Copy out the listing that follows exactly, dropping every picture.

▶ THE DATA:
☆ ☆ ☆ ☆

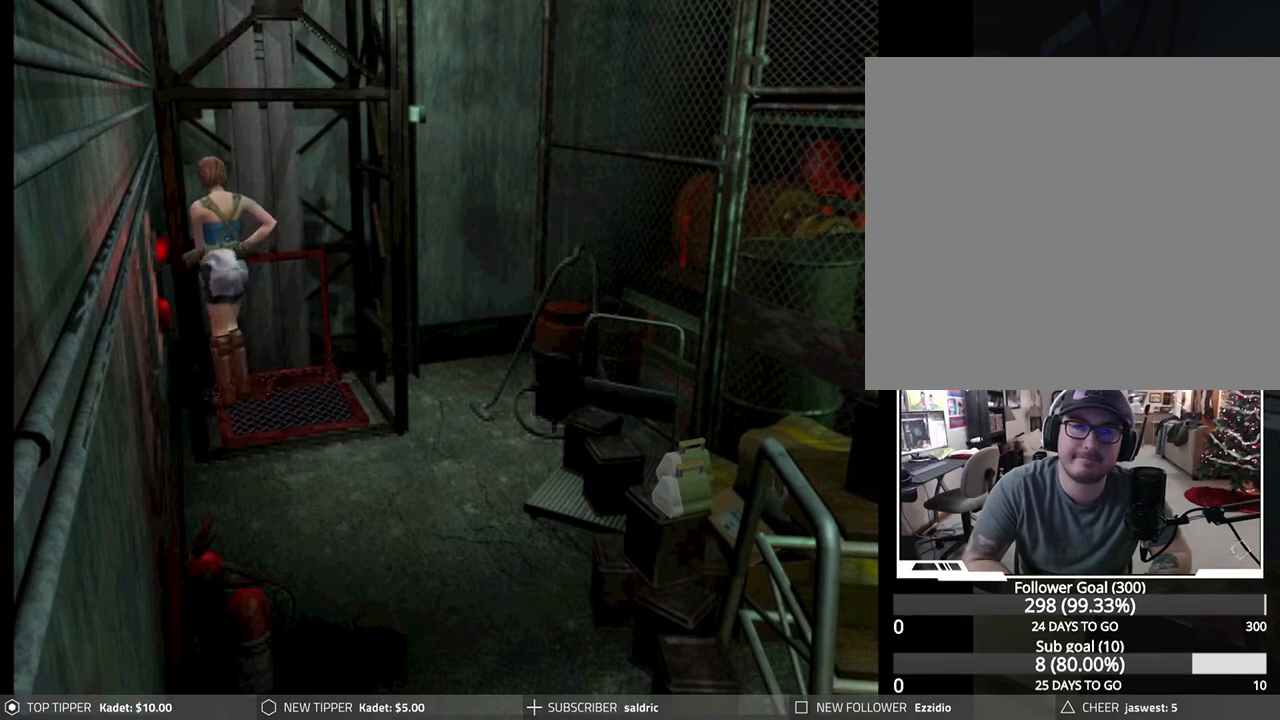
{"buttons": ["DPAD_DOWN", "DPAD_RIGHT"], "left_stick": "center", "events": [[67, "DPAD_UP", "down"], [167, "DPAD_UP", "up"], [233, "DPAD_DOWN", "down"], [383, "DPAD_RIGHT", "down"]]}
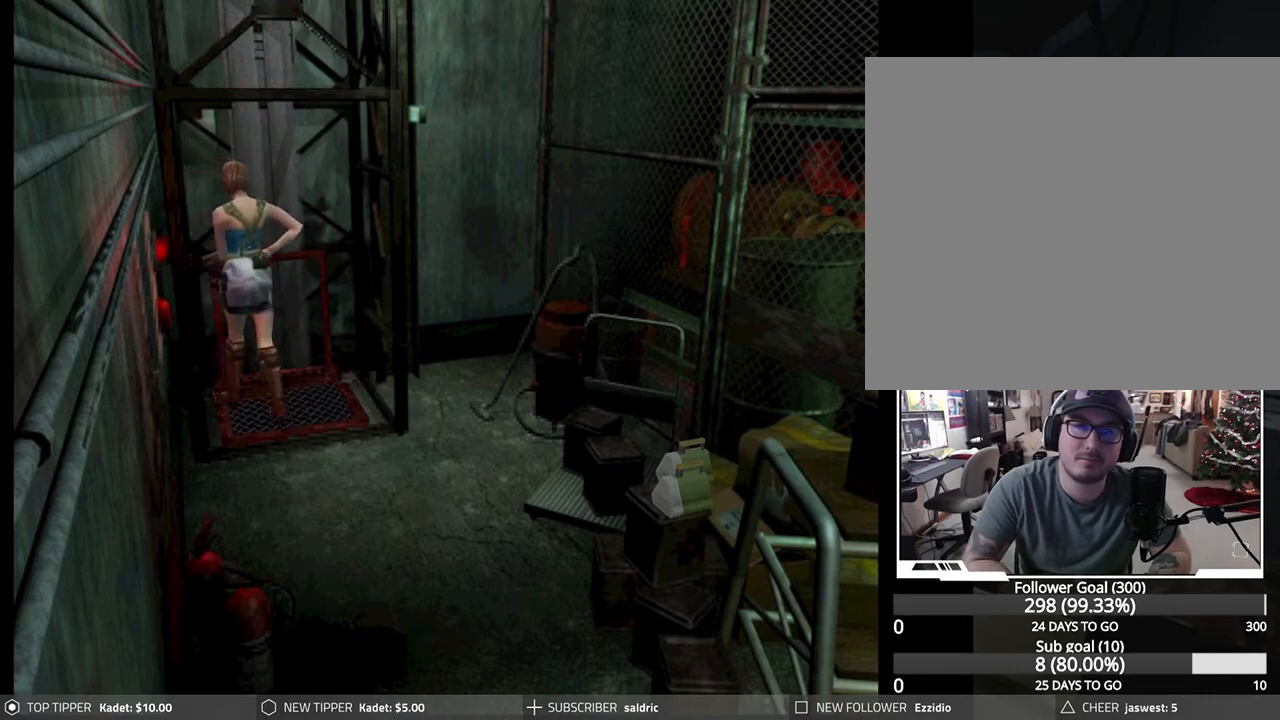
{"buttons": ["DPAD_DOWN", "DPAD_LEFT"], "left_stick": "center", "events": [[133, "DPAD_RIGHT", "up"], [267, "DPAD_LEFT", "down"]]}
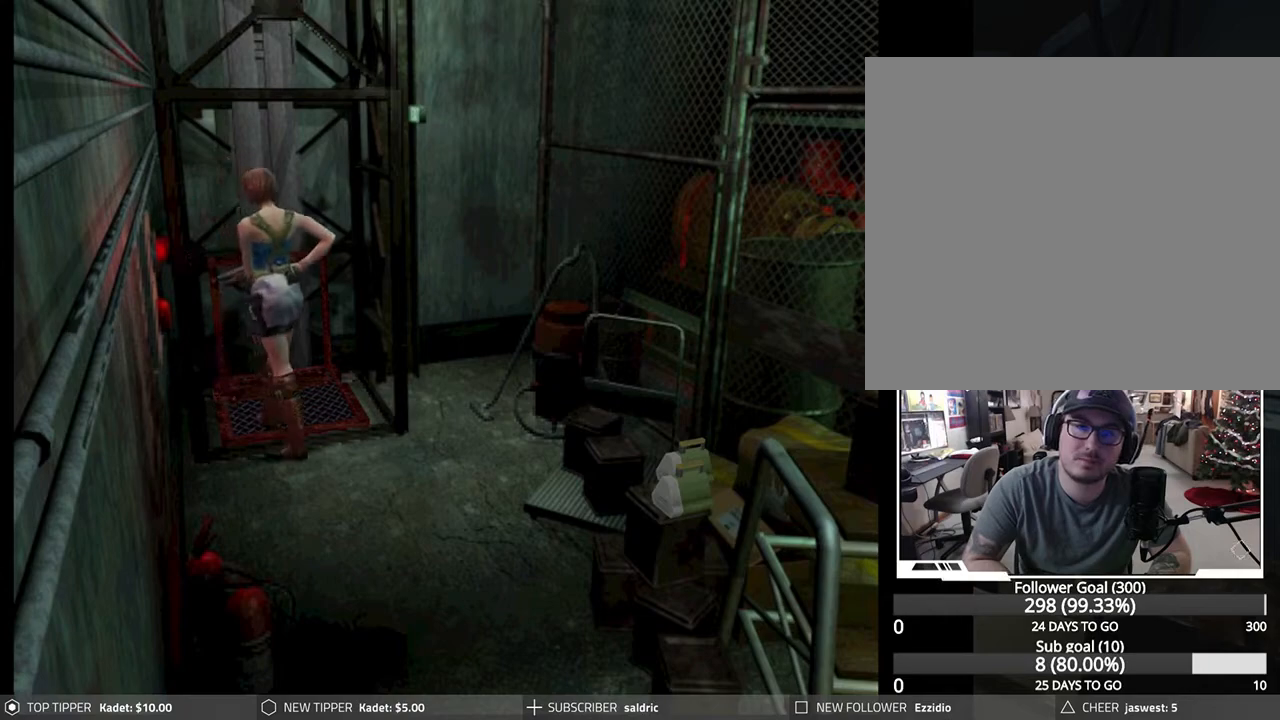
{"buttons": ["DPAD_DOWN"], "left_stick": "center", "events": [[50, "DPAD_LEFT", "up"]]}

☆ ☆ ☆ ☆

▶ RESPONSE AREA:
{"buttons": ["DPAD_DOWN", "DPAD_RIGHT"], "left_stick": "center", "events": [[67, "DPAD_UP", "down"], [167, "DPAD_UP", "up"], [233, "DPAD_DOWN", "down"], [383, "DPAD_RIGHT", "down"]]}
{"buttons": ["DPAD_DOWN", "DPAD_LEFT"], "left_stick": "center", "events": [[133, "DPAD_RIGHT", "up"], [267, "DPAD_LEFT", "down"]]}
{"buttons": ["DPAD_DOWN"], "left_stick": "center", "events": [[50, "DPAD_LEFT", "up"]]}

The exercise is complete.